| REQUEST |
Run through the data and copy out every line that mentions the word "source".

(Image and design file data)
^^^^

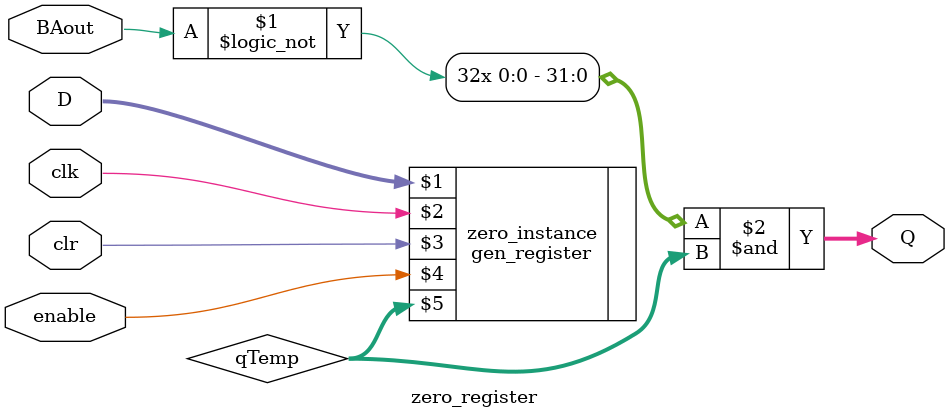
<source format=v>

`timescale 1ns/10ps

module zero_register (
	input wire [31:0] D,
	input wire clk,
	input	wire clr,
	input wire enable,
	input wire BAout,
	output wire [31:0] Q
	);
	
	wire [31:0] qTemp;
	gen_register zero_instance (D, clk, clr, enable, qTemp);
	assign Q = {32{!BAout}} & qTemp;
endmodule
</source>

^^^^

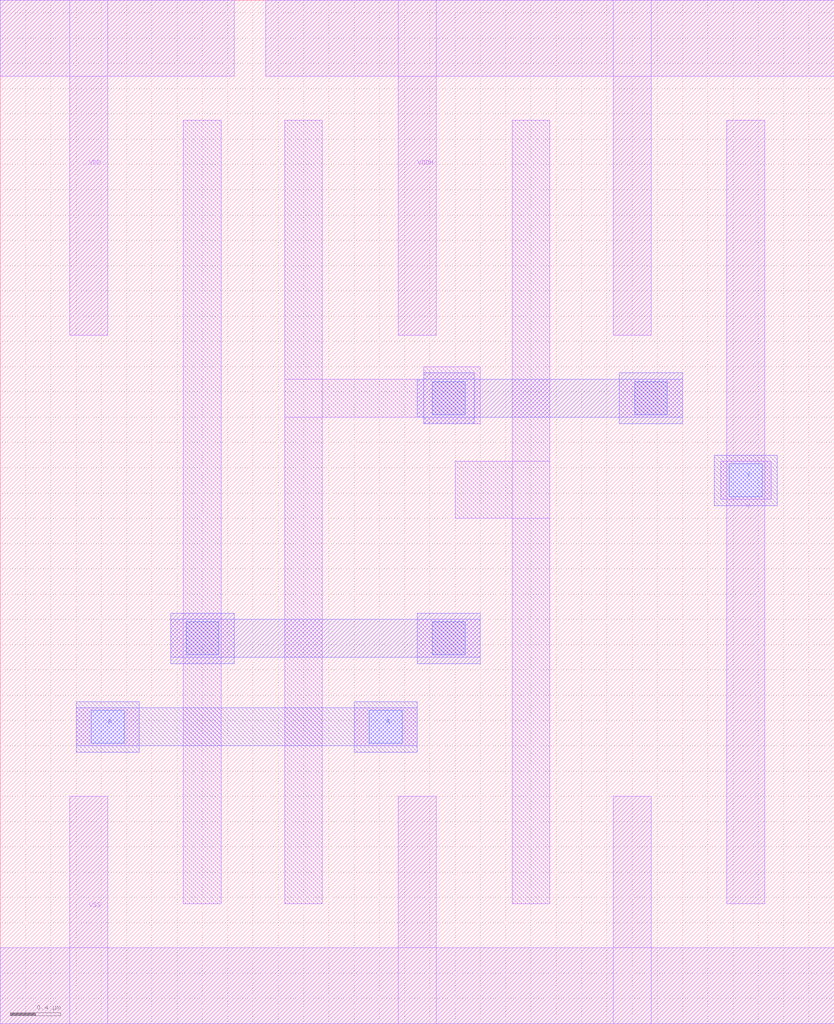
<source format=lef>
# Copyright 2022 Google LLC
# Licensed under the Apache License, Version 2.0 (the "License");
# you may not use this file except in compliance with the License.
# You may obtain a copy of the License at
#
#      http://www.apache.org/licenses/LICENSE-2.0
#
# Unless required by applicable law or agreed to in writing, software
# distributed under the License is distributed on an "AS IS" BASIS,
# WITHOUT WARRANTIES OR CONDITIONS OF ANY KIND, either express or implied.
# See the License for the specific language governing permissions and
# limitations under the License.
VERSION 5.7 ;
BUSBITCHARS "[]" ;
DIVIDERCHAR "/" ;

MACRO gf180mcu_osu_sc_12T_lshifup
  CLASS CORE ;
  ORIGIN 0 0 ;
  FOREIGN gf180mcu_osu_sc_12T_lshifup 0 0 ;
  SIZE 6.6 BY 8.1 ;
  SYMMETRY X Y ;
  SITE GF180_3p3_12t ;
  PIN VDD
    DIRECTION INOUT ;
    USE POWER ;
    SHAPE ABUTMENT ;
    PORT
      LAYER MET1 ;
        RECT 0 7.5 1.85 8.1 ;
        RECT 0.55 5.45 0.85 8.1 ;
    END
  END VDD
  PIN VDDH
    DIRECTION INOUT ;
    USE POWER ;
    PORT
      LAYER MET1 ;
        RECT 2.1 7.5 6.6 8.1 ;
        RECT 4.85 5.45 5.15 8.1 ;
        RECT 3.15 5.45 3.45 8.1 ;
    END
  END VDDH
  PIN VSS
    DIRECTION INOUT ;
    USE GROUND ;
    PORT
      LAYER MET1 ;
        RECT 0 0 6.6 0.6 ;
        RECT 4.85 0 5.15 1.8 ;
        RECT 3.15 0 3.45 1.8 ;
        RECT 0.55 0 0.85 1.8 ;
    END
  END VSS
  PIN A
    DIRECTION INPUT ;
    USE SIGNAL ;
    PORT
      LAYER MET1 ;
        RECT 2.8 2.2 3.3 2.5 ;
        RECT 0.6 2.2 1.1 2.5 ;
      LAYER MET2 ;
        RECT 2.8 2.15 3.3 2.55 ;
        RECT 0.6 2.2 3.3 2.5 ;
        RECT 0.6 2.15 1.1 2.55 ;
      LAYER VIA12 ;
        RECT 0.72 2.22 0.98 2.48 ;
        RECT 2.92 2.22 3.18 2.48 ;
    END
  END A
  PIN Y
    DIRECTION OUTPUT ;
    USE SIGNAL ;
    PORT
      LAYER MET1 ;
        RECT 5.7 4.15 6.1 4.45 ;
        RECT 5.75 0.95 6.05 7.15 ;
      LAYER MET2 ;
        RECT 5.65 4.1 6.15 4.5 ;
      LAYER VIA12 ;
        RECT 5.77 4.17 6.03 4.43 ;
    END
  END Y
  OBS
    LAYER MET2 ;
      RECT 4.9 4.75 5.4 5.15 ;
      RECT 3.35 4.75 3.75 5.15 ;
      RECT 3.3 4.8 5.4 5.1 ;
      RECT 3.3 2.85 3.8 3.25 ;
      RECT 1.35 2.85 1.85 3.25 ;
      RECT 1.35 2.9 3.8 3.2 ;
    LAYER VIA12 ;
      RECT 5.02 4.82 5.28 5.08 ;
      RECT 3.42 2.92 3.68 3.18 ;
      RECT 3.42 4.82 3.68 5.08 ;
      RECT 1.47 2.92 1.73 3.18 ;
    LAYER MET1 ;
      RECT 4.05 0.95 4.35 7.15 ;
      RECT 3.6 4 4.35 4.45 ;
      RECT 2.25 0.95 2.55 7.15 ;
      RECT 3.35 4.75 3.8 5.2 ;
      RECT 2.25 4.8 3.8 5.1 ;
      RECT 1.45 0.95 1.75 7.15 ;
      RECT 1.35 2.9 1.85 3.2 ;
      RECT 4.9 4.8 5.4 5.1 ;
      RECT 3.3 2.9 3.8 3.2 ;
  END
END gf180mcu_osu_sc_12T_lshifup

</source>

^^^^

| COMPLETED EXERCISE |
<source format=v>
</source>
<source format=lef>
</source>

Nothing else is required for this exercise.